## HOW TO COMPLETE THIS TASK
Go through the data and copy every line in which "negative" appears.

## RECORDS PROVIDED
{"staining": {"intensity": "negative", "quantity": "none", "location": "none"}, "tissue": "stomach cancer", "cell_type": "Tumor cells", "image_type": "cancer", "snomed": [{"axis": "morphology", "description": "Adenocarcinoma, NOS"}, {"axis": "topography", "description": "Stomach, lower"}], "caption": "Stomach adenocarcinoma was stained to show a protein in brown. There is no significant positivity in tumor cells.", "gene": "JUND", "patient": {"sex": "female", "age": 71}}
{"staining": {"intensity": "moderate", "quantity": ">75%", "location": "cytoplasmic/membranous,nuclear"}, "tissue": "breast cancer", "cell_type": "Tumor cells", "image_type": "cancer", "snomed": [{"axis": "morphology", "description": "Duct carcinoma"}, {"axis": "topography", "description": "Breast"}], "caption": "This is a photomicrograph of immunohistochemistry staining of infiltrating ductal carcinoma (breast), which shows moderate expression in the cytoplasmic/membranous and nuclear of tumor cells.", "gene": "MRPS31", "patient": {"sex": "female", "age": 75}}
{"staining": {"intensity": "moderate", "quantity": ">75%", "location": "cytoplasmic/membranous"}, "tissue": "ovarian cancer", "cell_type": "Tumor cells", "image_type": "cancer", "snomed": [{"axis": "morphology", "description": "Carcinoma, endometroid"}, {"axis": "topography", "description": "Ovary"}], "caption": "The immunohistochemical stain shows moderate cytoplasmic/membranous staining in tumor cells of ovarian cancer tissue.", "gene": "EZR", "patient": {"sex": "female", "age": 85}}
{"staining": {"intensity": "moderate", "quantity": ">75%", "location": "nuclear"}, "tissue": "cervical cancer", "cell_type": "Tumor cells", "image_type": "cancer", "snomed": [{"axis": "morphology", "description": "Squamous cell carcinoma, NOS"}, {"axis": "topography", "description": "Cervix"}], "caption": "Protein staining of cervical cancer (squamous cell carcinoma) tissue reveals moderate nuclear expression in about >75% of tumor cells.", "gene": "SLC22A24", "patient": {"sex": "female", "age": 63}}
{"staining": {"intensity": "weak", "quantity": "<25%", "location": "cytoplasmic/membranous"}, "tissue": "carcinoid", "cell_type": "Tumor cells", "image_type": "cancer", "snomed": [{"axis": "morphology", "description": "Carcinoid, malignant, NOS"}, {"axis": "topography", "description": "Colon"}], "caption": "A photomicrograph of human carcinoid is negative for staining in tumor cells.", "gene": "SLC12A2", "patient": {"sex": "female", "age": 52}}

## TASK ANSWER
{"staining": {"intensity": "negative", "quantity": "none", "location": "none"}, "tissue": "stomach cancer", "cell_type": "Tumor cells", "image_type": "cancer", "snomed": [{"axis": "morphology", "description": "Adenocarcinoma, NOS"}, {"axis": "topography", "description": "Stomach, lower"}], "caption": "Stomach adenocarcinoma was stained to show a protein in brown. There is no significant positivity in tumor cells.", "gene": "JUND", "patient": {"sex": "female", "age": 71}}
{"staining": {"intensity": "weak", "quantity": "<25%", "location": "cytoplasmic/membranous"}, "tissue": "carcinoid", "cell_type": "Tumor cells", "image_type": "cancer", "snomed": [{"axis": "morphology", "description": "Carcinoid, malignant, NOS"}, {"axis": "topography", "description": "Colon"}], "caption": "A photomicrograph of human carcinoid is negative for staining in tumor cells.", "gene": "SLC12A2", "patient": {"sex": "female", "age": 52}}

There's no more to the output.